— START OF SOURCE EXTRACT —

Jack's notes to support your educational enquiries into gifts, talents and education for the MA unit.

30 April, 2008.

 

You can access the full unit description for Gifts, Talents and Education from http://www.jackwhitehead.com/tuesdayma/G&TinEd12&9.htm . I'm focusing on the 9 credit unit where you undertake a small-scale action research project in which you will "research an attempt to improve the education of pupils developing gifts and talents with the overall aim of producing validated explanations of the educational influences on the learning of pupils developing gifts and talents."

As this is a new unit I think you should feel confident that your writings, about how you express and develop your own talents as educators in responding and helping to develop the talents of your students as they produce their own gifts, will be helpful to those who follow you on the Gifts, Talents and Education unit. 

 

I imagine that you recognize that you are expressing and developing your relational and responsive talents as educators in your educational relationships with your students. One of your most significant contributions to educational knowledge, in this unit, could be to include in your action research your understandings of these relational and responsive talents and offer your account as your gift to enhance the professional knowledge-base.  With appropriate ethical permissions it would also be a significant contribution to our knowledge-base if you could include your pupils'/student's stories of their learning, with your own, in a way that could help others to understanding your educational influences in your pupils'/students' learning.

 

Here are some resources I think you could draw on in 'framing' your action research project for your reader and in relating your conclusion to some of the most advanced theories and policies of the day.  I'll place these resources, all accessible on the web, within the 4 issues of the unit description. Most of the resources for the first three issues below are on Marie Huxtable's website:   http://www.spanglefish.com/mariessite/

 

1) Theoretical perspectives and practical understandings of the gifted and talented education.

 

On the left hand menu of http://www.spanglefish.com/mariessite/ you will see 'Theories, Models etc'. This contains resources to help you to understand and develop your theoretical perspectives and practical understandings of gifted and talented education.

 

2) School, local authority and government policies on gifted and talented education.

 

Do enter the url for the DCSF guidance re Gifted and Talented Education at:

 

http://www.spanglefish.com/mariessite/index.asp?pageid=16090

 

for the resources that Marie has collected on government policies on gifted and talented education. 

 

3) The value judgments implicit in different perspectives on the education of gifted and talented children particularly in relation to inclusional approaches to education.

— END OF SOURCE EXTRACT —
— START OF GIVEN ENTRIES —

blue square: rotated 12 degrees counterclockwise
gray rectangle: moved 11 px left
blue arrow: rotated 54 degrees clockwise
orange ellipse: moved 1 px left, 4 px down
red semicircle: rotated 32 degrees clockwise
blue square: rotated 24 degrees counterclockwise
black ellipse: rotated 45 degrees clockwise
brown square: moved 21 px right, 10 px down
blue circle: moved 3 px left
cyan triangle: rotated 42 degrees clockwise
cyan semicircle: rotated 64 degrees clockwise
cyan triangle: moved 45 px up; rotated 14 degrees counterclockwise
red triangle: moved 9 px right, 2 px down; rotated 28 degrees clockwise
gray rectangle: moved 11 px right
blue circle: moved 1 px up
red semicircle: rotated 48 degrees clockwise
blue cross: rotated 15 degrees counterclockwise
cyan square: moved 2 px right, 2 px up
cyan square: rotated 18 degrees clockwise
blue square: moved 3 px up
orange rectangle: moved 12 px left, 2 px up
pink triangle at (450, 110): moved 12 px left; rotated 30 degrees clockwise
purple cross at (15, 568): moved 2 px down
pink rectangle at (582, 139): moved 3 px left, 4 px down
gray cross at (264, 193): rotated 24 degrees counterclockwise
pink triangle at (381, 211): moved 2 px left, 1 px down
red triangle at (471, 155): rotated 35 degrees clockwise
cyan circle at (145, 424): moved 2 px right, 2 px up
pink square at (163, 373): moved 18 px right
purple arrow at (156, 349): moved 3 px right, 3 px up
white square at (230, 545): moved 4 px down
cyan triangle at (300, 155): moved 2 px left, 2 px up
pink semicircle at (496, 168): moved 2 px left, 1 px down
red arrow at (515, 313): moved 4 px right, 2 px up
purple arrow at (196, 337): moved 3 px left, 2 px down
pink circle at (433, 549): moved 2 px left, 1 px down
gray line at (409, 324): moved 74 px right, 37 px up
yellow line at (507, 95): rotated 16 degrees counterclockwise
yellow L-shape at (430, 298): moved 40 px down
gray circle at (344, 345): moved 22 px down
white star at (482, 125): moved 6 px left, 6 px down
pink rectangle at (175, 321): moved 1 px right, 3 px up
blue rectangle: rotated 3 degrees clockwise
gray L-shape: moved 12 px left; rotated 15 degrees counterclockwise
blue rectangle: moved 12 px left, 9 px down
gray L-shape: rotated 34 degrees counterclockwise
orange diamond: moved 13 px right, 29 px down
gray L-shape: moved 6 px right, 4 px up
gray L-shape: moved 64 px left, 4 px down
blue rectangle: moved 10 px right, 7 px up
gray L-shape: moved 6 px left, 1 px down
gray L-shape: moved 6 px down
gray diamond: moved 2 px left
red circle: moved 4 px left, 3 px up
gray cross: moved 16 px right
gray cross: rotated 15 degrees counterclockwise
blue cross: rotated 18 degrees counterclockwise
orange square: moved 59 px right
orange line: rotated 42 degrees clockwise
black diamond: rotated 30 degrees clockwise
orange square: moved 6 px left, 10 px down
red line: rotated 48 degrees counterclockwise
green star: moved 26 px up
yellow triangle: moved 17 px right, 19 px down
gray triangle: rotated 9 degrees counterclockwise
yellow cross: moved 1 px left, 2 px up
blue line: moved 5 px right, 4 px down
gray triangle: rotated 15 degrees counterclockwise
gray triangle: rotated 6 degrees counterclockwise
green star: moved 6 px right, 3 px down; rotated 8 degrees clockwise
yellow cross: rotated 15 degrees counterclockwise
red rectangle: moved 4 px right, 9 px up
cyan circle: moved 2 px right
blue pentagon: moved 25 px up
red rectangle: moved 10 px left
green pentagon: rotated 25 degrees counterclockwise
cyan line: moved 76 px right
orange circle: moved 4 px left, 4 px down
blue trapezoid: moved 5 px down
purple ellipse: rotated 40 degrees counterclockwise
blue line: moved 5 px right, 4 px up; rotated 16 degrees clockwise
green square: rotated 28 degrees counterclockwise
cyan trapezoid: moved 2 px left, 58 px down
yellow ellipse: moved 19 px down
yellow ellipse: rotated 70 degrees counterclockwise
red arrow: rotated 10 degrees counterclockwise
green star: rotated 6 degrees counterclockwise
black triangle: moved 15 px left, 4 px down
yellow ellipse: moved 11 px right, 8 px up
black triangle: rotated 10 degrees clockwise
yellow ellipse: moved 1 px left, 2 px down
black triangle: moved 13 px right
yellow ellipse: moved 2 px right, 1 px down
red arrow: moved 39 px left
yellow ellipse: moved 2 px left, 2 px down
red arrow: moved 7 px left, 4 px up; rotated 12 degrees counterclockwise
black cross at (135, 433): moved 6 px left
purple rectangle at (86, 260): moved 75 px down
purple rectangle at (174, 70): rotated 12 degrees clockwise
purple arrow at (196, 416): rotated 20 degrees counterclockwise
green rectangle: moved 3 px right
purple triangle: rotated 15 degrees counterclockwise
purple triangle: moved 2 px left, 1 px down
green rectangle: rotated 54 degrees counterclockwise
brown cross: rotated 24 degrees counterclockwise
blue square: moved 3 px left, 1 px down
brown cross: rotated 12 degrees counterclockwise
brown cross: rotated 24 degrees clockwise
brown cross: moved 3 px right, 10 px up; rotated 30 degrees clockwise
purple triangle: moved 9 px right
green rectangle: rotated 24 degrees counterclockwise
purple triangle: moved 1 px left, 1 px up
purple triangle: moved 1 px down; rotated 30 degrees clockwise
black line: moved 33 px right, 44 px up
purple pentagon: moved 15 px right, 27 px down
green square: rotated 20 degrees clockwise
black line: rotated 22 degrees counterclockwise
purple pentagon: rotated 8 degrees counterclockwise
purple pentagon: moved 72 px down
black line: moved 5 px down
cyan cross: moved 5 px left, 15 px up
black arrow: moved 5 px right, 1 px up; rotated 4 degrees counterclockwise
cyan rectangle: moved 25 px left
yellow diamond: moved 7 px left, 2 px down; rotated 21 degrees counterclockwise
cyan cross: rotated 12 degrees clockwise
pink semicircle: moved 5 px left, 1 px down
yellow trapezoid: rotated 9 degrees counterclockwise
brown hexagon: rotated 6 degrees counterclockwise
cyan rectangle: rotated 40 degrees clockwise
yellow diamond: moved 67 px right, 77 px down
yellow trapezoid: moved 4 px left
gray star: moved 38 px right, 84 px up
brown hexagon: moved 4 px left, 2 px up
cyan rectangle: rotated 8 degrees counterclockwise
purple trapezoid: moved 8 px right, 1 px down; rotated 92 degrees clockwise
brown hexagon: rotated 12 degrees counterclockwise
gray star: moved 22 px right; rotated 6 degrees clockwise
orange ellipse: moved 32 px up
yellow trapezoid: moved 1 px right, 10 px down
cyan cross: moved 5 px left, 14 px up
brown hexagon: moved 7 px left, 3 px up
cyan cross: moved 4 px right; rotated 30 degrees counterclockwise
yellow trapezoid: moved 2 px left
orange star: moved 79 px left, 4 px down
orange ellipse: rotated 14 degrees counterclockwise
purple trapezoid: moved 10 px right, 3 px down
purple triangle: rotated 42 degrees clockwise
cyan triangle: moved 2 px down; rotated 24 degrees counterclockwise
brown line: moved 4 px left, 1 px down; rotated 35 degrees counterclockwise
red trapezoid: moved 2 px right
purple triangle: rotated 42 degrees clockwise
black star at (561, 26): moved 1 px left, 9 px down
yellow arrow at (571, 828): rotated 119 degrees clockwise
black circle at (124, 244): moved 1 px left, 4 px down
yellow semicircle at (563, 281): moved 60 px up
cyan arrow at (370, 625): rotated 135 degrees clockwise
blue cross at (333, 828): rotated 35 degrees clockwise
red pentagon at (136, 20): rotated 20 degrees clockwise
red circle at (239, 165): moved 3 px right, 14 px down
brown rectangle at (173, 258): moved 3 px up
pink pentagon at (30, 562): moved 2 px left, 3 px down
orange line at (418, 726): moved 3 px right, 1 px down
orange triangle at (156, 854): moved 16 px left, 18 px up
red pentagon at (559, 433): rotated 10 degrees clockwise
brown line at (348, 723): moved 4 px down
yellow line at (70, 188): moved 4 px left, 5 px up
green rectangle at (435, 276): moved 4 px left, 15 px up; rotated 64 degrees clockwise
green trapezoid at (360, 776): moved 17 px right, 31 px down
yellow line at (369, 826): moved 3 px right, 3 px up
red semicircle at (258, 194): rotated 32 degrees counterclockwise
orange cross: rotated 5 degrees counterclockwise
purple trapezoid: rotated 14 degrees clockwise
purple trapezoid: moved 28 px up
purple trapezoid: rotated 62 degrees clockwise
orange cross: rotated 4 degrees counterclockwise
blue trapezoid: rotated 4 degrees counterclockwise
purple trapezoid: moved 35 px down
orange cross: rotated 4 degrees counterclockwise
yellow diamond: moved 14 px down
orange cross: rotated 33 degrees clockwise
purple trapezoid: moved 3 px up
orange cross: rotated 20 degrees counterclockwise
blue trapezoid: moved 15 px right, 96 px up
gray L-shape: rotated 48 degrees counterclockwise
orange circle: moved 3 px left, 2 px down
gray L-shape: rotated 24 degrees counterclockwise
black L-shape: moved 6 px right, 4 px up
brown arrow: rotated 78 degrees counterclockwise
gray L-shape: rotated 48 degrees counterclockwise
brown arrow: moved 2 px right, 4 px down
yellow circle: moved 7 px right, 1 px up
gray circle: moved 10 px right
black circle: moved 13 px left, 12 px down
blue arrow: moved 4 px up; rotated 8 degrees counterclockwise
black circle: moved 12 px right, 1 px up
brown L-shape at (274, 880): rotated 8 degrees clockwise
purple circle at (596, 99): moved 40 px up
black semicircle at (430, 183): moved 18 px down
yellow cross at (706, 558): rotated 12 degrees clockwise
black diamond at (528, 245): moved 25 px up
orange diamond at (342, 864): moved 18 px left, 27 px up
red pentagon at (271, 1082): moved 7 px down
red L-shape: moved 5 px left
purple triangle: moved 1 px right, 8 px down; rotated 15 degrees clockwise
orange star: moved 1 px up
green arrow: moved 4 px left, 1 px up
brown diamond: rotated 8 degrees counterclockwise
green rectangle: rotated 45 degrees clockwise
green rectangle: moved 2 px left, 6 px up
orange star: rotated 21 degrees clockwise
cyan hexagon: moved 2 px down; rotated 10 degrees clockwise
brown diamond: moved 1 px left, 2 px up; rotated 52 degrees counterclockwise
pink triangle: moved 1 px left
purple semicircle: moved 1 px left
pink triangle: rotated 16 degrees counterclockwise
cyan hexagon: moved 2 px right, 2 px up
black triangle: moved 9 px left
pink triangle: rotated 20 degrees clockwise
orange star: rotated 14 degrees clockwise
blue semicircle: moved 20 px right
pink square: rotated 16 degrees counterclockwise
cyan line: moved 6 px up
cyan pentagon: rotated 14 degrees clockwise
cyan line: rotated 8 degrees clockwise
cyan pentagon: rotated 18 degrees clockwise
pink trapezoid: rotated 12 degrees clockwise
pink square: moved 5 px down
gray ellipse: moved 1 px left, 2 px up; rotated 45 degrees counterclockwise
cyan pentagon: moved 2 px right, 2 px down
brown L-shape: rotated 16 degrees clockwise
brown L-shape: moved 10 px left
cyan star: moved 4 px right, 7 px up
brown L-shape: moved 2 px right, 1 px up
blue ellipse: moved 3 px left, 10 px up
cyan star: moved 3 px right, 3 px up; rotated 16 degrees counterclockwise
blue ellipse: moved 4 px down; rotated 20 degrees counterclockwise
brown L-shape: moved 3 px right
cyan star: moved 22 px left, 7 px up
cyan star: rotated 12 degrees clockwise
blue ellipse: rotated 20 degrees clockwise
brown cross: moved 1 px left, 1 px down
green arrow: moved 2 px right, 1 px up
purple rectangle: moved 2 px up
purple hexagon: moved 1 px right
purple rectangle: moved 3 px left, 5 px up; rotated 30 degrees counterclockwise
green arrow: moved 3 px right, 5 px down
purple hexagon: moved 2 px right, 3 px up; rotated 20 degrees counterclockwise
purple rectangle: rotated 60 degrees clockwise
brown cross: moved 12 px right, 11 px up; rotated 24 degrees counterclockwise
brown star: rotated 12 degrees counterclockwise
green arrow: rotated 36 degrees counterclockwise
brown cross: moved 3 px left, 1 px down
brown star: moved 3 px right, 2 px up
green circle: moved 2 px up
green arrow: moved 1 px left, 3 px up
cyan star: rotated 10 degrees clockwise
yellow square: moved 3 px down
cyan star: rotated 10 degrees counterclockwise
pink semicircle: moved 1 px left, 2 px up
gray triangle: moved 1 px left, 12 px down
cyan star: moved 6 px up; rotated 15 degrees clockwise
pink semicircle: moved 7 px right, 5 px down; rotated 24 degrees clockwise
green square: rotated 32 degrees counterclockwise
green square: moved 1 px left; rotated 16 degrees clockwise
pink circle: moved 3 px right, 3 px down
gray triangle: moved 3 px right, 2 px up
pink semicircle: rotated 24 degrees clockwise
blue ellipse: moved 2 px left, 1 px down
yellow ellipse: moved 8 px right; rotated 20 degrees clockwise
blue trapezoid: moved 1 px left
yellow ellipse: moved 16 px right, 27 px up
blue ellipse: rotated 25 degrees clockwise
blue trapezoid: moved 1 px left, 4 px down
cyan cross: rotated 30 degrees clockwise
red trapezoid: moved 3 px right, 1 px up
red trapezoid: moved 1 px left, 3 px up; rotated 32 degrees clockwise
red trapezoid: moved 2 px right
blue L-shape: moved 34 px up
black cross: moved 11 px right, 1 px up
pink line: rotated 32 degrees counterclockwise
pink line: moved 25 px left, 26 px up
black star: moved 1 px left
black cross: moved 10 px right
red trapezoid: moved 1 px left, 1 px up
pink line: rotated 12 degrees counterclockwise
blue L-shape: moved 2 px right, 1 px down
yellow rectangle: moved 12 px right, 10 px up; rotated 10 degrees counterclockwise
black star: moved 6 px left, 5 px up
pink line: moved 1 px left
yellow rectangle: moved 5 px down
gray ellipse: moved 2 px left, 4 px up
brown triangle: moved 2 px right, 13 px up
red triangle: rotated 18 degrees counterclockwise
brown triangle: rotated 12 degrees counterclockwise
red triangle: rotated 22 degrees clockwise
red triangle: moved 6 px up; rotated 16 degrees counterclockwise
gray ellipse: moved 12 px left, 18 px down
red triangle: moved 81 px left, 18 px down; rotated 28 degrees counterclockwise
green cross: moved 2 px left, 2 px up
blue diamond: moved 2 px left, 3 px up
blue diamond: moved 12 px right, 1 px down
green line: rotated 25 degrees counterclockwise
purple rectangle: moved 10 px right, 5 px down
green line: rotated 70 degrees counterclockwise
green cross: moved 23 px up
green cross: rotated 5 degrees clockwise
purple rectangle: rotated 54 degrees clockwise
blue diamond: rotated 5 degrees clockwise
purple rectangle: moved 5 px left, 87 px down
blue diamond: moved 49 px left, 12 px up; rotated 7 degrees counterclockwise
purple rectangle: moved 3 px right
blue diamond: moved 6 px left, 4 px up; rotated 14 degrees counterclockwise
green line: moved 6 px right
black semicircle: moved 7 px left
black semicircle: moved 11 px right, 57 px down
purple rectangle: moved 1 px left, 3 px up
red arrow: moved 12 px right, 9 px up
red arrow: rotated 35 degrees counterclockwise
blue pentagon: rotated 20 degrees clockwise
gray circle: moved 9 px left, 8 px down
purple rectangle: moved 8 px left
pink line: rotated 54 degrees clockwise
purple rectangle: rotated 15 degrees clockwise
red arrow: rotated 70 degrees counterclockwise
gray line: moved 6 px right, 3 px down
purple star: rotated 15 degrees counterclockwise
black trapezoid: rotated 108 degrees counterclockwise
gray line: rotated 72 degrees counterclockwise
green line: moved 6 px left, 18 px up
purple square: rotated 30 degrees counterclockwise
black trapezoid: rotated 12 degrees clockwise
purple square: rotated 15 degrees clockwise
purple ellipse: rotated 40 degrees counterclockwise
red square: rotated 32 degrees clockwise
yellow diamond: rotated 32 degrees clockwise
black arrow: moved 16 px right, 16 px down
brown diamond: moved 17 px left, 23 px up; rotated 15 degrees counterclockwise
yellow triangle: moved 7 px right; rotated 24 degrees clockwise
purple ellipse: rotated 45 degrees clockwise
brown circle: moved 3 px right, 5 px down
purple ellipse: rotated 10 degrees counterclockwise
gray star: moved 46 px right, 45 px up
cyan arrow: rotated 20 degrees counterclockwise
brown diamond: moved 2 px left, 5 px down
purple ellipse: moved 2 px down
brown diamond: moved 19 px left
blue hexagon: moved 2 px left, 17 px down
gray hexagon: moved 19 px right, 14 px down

— END OF GIVEN ENTRIES —

-- SHORT PROBLEM --
Reproduce the passage from the notes on gifts, talents and education, starting at "Here are some" and ending at "the gifted and talented education.".

-- WRITTEN RESPONSE --
Here are some resources I think you could draw on in 'framing' your action research project for your reader and in relating your conclusion to some of the most advanced theories and policies of the day.  I'll place these resources, all accessible on the web, within the 4 issues of the unit description. Most of the resources for the first three issues below are on Marie Huxtable's website:   http://www.spanglefish.com/mariessite/

 

1) Theoretical perspectives and practical understandings of the gifted and talented education.